A high credit score doesn't necessarily mean what many folks seem to think it means about a person's financial stability or decision-making prowess. There are any number of extremely wise patterns of behavior that a person might engage in that could result in a poor (or no) credit score: saving most of your money; or paying for purchases only in cash; never taking out a line of credit. These behaviors might make you a less-than-optimal credit customer, but would anyone truly argue that they make you a bad person? Or financially irresponsible? Of course not.

So, judging the quality of a person's character on their credit report? That's a fool's errand.

The Times article points out the truly insidious problem with basing hiring determinations on a person's credit score:

“How do you get out from under it?” asked Matthew W. Finkin, a law professor at the University of Illinois, who fears that the unemployed and debt-ridden could form a luckless class. “You can’t re-establish your credit if you can’t get a job, and you can’t get a job if you’ve got bad credit.”
This is exactly the danger that our draft chapter points out. This mis-application of your credit rating creates a feedback loop. This is a situation in which the inputs into the system (in this case, your employment) are dependent in some part upon the output from the system. Why are feedback loops bad? Well, as the Times points out—feedback loops are self-perpetuating and, once started, nigh-impossible to break. And, much like in music production (Neil Young notwithstanding) feedback loops are generally to be avoided because they muddy the fidelity of the signal. (We'll be talking more about feedback loops in the yet-to-be-drafted Chapter 10 of our book.)

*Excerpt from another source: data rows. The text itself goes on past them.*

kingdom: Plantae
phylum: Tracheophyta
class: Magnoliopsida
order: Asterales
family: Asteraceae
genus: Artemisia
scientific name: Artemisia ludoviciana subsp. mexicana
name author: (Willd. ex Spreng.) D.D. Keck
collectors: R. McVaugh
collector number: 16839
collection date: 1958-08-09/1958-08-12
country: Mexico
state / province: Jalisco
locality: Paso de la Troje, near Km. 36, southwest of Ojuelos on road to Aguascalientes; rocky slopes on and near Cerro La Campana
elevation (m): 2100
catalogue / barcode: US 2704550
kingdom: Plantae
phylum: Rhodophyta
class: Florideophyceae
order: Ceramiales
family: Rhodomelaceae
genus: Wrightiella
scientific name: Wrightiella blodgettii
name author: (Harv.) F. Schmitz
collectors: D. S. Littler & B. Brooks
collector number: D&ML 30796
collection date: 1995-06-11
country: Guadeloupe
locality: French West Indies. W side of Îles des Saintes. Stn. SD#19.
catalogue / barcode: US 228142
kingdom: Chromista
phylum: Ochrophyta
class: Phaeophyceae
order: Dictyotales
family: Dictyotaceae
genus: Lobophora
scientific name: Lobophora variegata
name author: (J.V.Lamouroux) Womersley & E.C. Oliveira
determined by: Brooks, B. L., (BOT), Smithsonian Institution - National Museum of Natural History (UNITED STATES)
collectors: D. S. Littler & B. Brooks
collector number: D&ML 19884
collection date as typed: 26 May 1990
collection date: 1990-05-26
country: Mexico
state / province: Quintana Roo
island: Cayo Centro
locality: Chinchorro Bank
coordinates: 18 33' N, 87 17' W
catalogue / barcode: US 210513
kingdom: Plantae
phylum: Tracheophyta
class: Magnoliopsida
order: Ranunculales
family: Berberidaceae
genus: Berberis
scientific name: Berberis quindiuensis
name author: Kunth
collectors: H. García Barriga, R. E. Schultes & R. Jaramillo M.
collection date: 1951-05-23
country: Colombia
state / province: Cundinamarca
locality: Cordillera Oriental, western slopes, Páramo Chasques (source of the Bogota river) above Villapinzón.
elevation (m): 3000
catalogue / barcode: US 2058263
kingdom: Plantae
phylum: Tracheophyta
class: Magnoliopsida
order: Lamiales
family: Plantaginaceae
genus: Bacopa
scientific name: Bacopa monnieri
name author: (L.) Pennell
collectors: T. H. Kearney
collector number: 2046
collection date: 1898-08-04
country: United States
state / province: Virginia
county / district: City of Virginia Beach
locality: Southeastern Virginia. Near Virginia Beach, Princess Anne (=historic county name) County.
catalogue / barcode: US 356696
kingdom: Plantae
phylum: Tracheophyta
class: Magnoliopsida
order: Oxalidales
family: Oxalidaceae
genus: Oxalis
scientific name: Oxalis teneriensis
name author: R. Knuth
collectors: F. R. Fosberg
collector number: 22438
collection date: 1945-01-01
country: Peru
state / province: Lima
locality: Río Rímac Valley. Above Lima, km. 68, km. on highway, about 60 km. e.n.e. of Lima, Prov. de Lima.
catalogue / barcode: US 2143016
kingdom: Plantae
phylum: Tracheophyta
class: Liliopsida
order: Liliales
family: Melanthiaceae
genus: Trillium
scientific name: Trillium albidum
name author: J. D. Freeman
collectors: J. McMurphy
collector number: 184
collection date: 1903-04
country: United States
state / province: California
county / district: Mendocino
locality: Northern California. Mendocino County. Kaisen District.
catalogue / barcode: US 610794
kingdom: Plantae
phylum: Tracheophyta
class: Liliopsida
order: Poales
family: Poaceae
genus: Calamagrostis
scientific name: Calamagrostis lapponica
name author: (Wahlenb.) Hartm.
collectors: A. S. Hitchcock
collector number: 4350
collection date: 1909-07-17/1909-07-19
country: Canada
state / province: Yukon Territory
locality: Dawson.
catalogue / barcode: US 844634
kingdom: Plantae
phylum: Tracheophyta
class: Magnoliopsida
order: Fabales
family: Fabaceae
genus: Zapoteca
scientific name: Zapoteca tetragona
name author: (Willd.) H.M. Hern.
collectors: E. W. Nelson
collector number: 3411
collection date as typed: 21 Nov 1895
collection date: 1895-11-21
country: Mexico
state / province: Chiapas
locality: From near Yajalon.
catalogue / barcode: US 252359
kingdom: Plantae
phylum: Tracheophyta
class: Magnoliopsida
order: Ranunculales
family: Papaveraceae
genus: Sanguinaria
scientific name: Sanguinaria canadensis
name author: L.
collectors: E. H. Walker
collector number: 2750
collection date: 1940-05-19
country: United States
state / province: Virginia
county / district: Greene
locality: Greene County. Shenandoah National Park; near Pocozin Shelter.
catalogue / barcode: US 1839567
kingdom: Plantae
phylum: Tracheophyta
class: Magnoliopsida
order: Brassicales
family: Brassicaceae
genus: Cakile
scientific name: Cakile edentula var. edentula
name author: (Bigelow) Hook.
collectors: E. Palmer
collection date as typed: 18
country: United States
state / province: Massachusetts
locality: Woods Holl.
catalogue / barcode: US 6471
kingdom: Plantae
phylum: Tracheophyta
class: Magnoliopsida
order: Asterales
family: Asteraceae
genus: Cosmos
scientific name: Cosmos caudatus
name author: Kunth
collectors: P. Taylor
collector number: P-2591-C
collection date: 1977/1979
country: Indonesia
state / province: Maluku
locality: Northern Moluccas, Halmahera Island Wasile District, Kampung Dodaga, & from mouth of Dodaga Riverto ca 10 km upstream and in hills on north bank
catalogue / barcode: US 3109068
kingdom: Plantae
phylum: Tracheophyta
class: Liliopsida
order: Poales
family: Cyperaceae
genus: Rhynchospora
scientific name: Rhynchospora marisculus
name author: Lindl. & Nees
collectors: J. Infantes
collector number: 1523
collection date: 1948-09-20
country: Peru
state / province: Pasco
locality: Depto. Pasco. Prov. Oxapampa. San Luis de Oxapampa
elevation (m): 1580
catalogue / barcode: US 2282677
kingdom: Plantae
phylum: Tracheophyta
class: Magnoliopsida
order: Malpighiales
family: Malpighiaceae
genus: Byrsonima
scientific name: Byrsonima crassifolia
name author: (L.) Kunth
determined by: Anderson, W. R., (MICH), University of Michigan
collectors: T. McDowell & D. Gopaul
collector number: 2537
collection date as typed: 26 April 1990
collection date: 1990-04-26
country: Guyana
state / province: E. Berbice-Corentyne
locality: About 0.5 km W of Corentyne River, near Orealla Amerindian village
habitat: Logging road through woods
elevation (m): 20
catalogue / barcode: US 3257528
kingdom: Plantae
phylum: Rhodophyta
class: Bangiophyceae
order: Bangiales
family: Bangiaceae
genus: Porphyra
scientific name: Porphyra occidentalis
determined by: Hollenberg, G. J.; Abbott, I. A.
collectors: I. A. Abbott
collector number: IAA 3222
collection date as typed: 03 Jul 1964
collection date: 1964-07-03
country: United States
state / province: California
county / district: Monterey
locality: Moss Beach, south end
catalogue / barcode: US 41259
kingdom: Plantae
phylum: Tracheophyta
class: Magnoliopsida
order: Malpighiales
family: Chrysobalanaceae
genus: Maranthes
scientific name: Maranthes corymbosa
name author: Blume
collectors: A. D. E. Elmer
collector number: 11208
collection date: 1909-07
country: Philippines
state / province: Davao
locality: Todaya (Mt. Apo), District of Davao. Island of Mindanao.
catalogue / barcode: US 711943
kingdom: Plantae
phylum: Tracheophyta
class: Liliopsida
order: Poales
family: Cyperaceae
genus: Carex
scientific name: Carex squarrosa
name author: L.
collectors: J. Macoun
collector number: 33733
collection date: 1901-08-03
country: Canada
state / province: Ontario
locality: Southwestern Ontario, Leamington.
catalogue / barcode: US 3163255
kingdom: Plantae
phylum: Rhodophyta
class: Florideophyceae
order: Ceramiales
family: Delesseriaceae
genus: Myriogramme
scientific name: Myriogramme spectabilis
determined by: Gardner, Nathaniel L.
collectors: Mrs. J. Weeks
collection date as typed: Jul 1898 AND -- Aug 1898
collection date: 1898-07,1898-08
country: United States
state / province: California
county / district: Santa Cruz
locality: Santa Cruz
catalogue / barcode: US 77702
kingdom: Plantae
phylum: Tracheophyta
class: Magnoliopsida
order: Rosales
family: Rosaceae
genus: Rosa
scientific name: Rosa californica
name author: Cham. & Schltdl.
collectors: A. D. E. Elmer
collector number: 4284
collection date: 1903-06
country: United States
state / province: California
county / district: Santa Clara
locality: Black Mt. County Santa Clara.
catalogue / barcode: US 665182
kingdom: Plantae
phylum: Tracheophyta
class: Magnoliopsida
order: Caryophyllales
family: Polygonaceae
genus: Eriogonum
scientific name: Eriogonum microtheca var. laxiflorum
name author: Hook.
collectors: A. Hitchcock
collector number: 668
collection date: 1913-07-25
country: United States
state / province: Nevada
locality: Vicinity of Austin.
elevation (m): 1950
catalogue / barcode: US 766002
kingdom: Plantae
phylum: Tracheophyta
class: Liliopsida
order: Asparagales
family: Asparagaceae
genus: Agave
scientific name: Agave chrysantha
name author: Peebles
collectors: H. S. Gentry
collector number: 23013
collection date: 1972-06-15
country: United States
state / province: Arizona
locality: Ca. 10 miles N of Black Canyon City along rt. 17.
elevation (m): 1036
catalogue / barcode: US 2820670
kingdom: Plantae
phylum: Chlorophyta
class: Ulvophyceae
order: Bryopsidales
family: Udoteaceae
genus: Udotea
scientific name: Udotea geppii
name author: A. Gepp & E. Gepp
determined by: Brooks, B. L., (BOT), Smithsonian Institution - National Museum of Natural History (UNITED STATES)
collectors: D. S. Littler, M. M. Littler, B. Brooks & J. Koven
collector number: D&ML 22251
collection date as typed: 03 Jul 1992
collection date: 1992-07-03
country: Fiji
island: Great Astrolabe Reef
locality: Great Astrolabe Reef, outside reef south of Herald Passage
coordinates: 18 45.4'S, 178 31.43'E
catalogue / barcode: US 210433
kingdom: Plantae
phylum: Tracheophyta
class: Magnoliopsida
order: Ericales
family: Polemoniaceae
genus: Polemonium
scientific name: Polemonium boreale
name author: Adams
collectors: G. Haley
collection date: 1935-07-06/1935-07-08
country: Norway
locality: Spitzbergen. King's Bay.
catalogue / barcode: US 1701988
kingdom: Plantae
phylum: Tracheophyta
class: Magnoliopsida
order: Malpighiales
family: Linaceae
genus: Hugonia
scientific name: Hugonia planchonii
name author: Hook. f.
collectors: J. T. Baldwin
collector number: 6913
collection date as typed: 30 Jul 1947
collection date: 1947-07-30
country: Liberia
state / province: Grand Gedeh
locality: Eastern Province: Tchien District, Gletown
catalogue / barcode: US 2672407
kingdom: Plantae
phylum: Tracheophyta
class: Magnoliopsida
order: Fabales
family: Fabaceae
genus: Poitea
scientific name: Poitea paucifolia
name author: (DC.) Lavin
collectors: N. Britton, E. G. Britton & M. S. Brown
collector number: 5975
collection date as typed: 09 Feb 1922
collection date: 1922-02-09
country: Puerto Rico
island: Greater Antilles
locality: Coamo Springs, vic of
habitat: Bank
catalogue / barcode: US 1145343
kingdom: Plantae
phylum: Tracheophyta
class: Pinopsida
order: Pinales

Remember, a credit score—like any reputation—was created to serve a purpose. Generally, to provide information to make determinations within a specific context. Straying too far from that context, or applying it in ways that feed back into the system, erodes confidence in the system itself. (It's out of scope for—though perfectly aligned with—this discussion, but some blame the misapplication of FICO into the field of mortgage approvals for playing a significant role in the subprime mortgage collapse.)